--- Passage to read Enclosed Below ---

None of these men were "average Joe in the street".

Nor was Mussolini, who in June 1940 impulsively decided to enter a war he was sure would be over soon.

All these perceptions were wrong, of course. That's not the question, which is : Were these perceptions influenced by the Norway Campaign?
 

thaddeus

Donor
To your average joe on the street with minimal understanding of how these things work? I could see it. To the people actually running the government and military though, most likely not.
^^^^ this is my view (of the RN's view), not sure about the rest of civilian leadership in the UK or the leadership of other countries.

think the KM could have done a much better job and offered a much darker scenario to the Allies.

starting with their torpedo issues https://digitalcommons.georgiasouthern.edu/etd/599/ and the loss of their destroyers
 

Driftless

Donor
How much "victory disease" was running through the some parts of the OKW? I beleive some thought the whole 1939-40 war was a house of cards waiting to collapse disasterously. But with the successes of Poland and Norway, did some drink the Kool-aid? Though, in both cases, the assaults weren't as overwhelming as they were sold to the world public.
 
It was painted at the time as a 5th Column/‘Quisling’ takeover with Quisling being poster boy for treason. The reality was a bit different. The fall of France was portrayed was the French being a bit fascist themselves and not standing up to Germany. I think the average Brit justifiably felt secure with the Royal Navy blocking the way.
 
Bearing in mind how much damage the Kriegsmarine took in the Norwegian campaign... No.

exactly what i was going to say. Seeing that the attempt to take Oslo resulted in 1 brand new heavy cruiser being sunk by WWI weapons and another damaged, i don't think the Brits felt more in danger nor the Germans more confident in facing the RN.
 

Garrison

Donor
I would recommend reading Operation Sealion by Leo McKinstry for an insight into Britain's response to the invasion threat. The TL:DR version is that while the threat was taken seriously there was no panic in the government and it was indeed used on occasion to justify restrictive measures that might otherwise have been opposed.
 
Pétain famously told Churchill that Britain "would have its neck wrung like a chicken" within a few weeks.

--- End of Enclosed Passage to read ---
--- Supplied information Enclosed Below ---

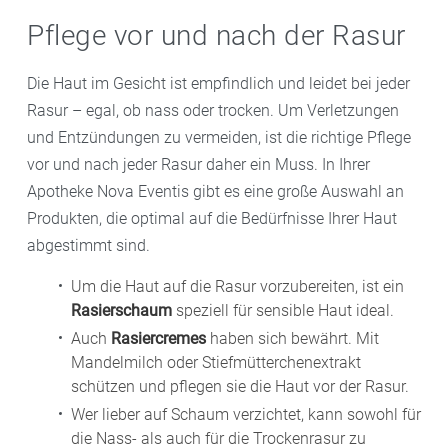
Pflege vor und nach der Rasur
Die Haut im Gesicht ist empfindlich und leidet bei jeder
Rasur – egal, ob nass oder trocken. Um Verletzungen
und Entzündungen zu vermeiden, ist die richtige Pflege
vor und nach jeder Rasur daher ein Muss. In Ihrer
Apotheke Nova Eventis gibt es eine große Auswahl an
Produkten, die optimal auf die Bedürfnisse Ihrer Haut
abgestimmt sind.
Um die Haut auf die Rasur vorzubereiten, ist ein
Rasierschaum
speziell für sensible Haut ideal.
Auch
Rasiercremes
haben sich bewährt. Mit
Mandelmilch oder Stiefmütterchenextrakt
schützen und pflegen sie die Haut vor der Rasur.
Wer lieber auf Schaum verzichtet, kann sowohl für
die Nass- als auch für die Trockenrasur zu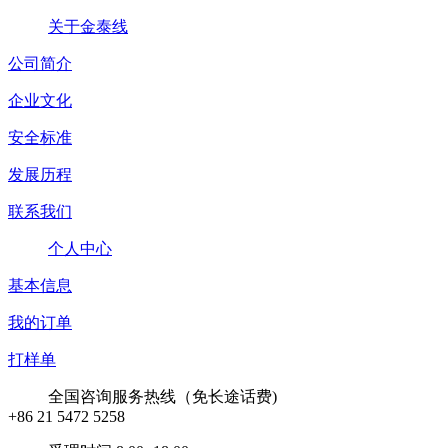
关于金泰线
公司简介
企业文化
安全标准
发展历程
联系我们
个人中心
基本信息
我的订单
打样单
全国咨询服务热线（免长途话费)
+86 21 5472 5258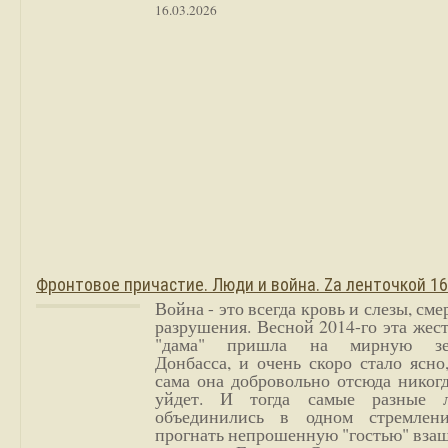
16.03.2026
Фронтовое причастие. Люди и война. Zа ленточкой 1
Война - это всегда кровь и слезы, сме
разрушения. Весной 2014-го эта жес
"дама" пришла на мирную з
Донбасса, и очень скоро стало ясно
сама она добровольно отсюда никог
уйдет. И тогда самые разные 
объединились в одном стремлен
прогнать непрошенную "гостью" вза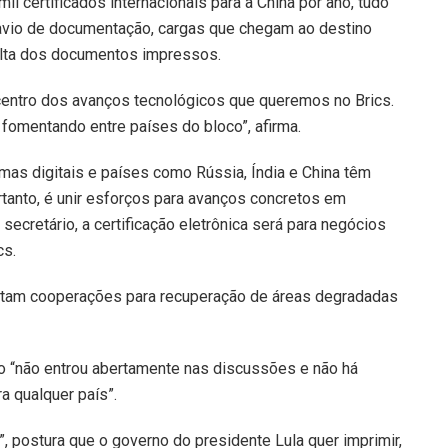
il certificados internacionais para a China por ano, tudo
ravio de documentação, cargas que chegam ao destino
falta dos documentos impressos.
 centro dos avanços tecnológicos que queremos no Brics.
fomentando entre países do bloco”, afirma.
rmas digitais e países como Rússia, Índia e China têm
ortanto, é unir esforços para avanços concretos em
 secretário, a certificação eletrônica será para negócios
cs.
onstam cooperações para recuperação de áreas degradadas
sso “não entrou abertamente nas discussões e não há
a qualquer país”.
, postura que o governo do presidente Lula quer imprimir,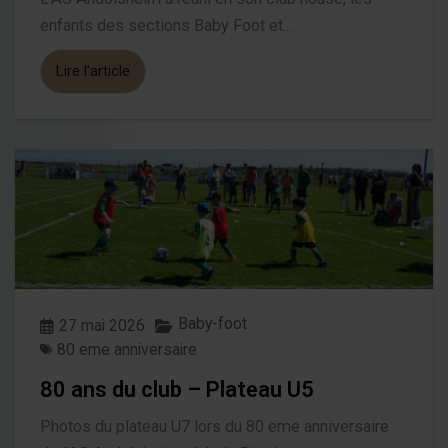
enfants des sections Baby Foot et...
Lire l'article
Baby-foot
27 mai 2026
80 eme anniversaire
80 ans du club – Plateau U5
Photos du plateau U7 lors du 80 eme anniversaire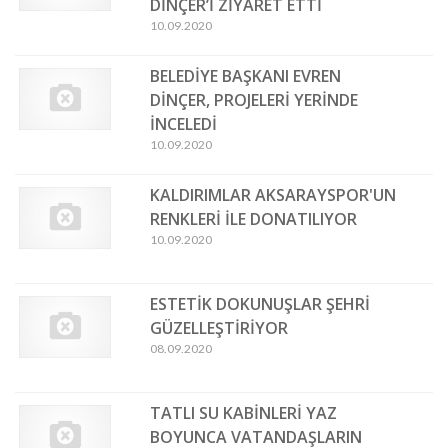
DİNÇER’İ ZİYARET ETTİ
10.09.2020
BELEDİYE BAŞKANI EVREN
DİNÇER, PROJELERİ YERİNDE
İNCELEDİ
10.09.2020
KALDIRIMLAR AKSARAYSPOR'UN
RENKLERİ İLE DONATILIYOR
10.09.2020
ESTETİK DOKUNUŞLAR ŞEHRİ
GÜZELLEŞTİRİYOR
08.09.2020
TATLI SU KABİNLERİ YAZ
BOYUNCA VATANDAŞLARIN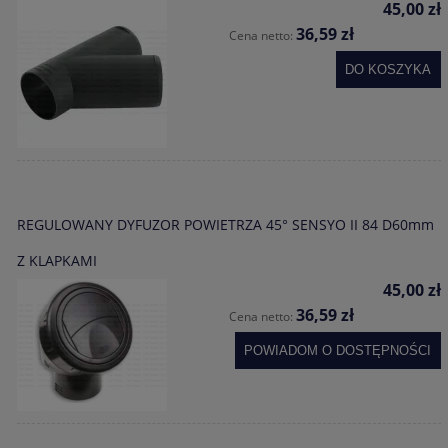
45,00 zł
36,59 zł
Cena netto:
DO KOSZYKA
REGULOWANY DYFUZOR POWIETRZA 45° SENSYO II 84 D60mm
Z KLAPKAMI
45,00 zł
36,59 zł
Cena netto:
POWIADOM O DOSTĘPNOŚCI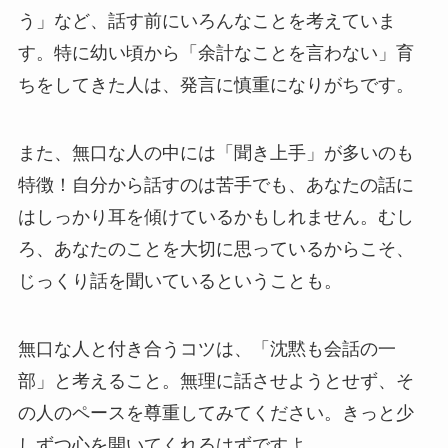
う」など、話す前にいろんなことを考えていま
す。特に幼い頃から「余計なことを言わない」育
ちをしてきた人は、発言に慎重になりがちです。
また、無口な人の中には「聞き上手」が多いのも
特徴！自分から話すのは苦手でも、あなたの話に
はしっかり耳を傾けているかもしれません。むし
ろ、あなたのことを大切に思っているからこそ、
じっくり話を聞いているということも。
無口な人と付き合うコツは、「沈黙も会話の一
部」と考えること。無理に話させようとせず、そ
の人のペースを尊重してみてください。きっと少
しずつ心を開いてくれるはずですよ。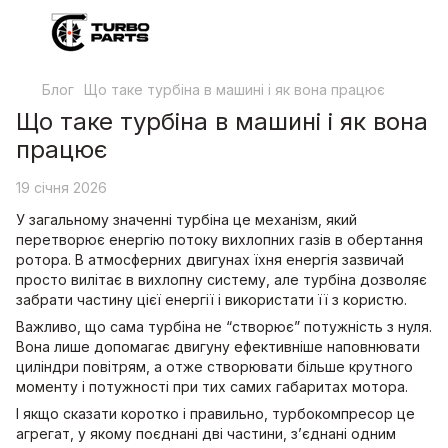
Блог
Що таке турбіна в машині і як вона працює
Що таке турбіна в машині і як вона
працює
19 січня 2026
У загальному значенні турбіна це механізм, який
перетворює енергію потоку вихлопних газів в обертання
ротора. В атмосферних двигунах їхня енергія зазвичай
просто вилітає в вихлопну систему, але турбіна дозволяє
забрати частину цієї енергії і використати її з користю.
Важливо, що сама турбіна не “створює” потужність з нуля.
Вона лише допомагає двигуну ефективніше наповнювати
циліндри повітрям, а отже створювати більше крутного
моменту і потужності при тих самих габаритах мотора.
І якщо сказати коротко і правильно, турбокомпресор це
агрегат, у якому поєднані дві частини, з’єднані одним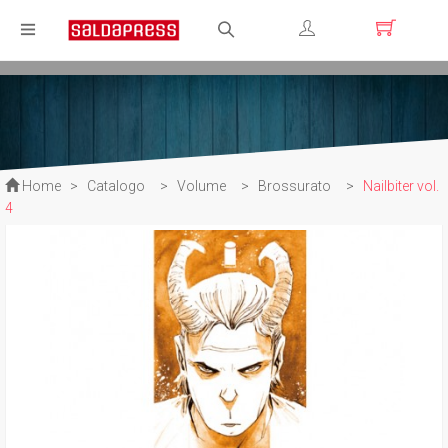
Registrati
Login
Home
>
Catalogo
>
Volume
>
Brossurato
>
Nailbiter vol.
4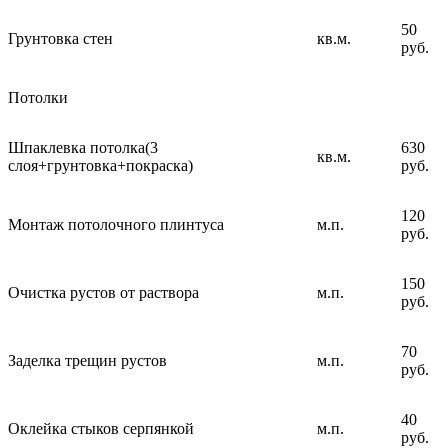
50
Грунтовка стен
кв.м.
руб.
Потолки
Шпаклевка потолка(3
630
кв.м.
слоя+грунтовка+покраска)
руб.
120
Монтаж потолочного плинтуса
м.п.
руб.
150
Очистка рустов от раствора
м.п.
руб.
70
Заделка трещин рустов
м.п.
руб.
40
Оклейка стыков серпянкой
м.п.
руб.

--- End of Enclosed Supplied information ---

— Activity list —
a: In the discussion of the Norway Campaign, write out the passage from "Bearing in mind" up to and including "have been opposed.", replacing "Oslo" with "the Norwegian capital".
b: Carry on the discussion of the Norway Campaign from the point where it stops.

— Results for the exercise —
a:
Bearing in mind how much damage the Kriegsmarine took in the Norwegian campaign... No.

exactly what i was going to say. Seeing that the attempt to take the Norwegian capital resulted in 1 brand new heavy cruiser being sunk by WWI weapons and another damaged, i don't think the Brits felt more in danger nor the Germans more confident in facing the RN.
 

Garrison

Donor
I would recommend reading Operation Sealion by Leo McKinstry for an insight into Britain's response to the invasion threat. The TL:DR version is that while the threat was taken seriously there was no panic in the government and it was indeed used on occasion to justify restrictive measures that might otherwise have been opposed.

b:
US Adm Stark, then CNO, stated in an official memo in late 1940 that Britain was in grave danger.

In his memoirs, RAdm (then Cdr) Dan Gallery wrote that when he was sent as Naval Attaché to Britain in 1941, it was with the tacit agenda of learning as much as possible about Germany before Britain collapsed.

When the US Military Attaché to Romania returned to the US in 1942, he thought Germany had resources available to conquer Britain.

None of these men were "average Joe in the street".

Nor was Mussolini, who in June 1940 impulsively decided to enter a war he was sure would be over soon.

All these perceptions were wrong, of course. That's not the question, which is : Were these perceptions influenced by the Norway Campaign?
Didn't Benny expect the British to simply peace out after the Fall of France, rather than be invaded ?
 
Didn't Benny expect the British to simply peace out after the Fall of France, rather than be invaded ?
Very likely; but the perception that Britain was obviously vulnerable to invasion would surely contribute to the conclusion that Britain would have to make peace.

I.e. if Mussolini thought Britain was vulnerable, he would assume British leaders thought the same.
 
Very likely; but the perception that Britain was obviously vulnerable to invasion would surely contribute to the conclusion that Britain would have to make peace.

I.e. if Mussolini thought Britain was vulnerable, he would assume British leaders thought the same.

Well he wasn't exactly a military genius. Nor was Petain.
 
Well [Mussolini] wasn't exactly a military genius.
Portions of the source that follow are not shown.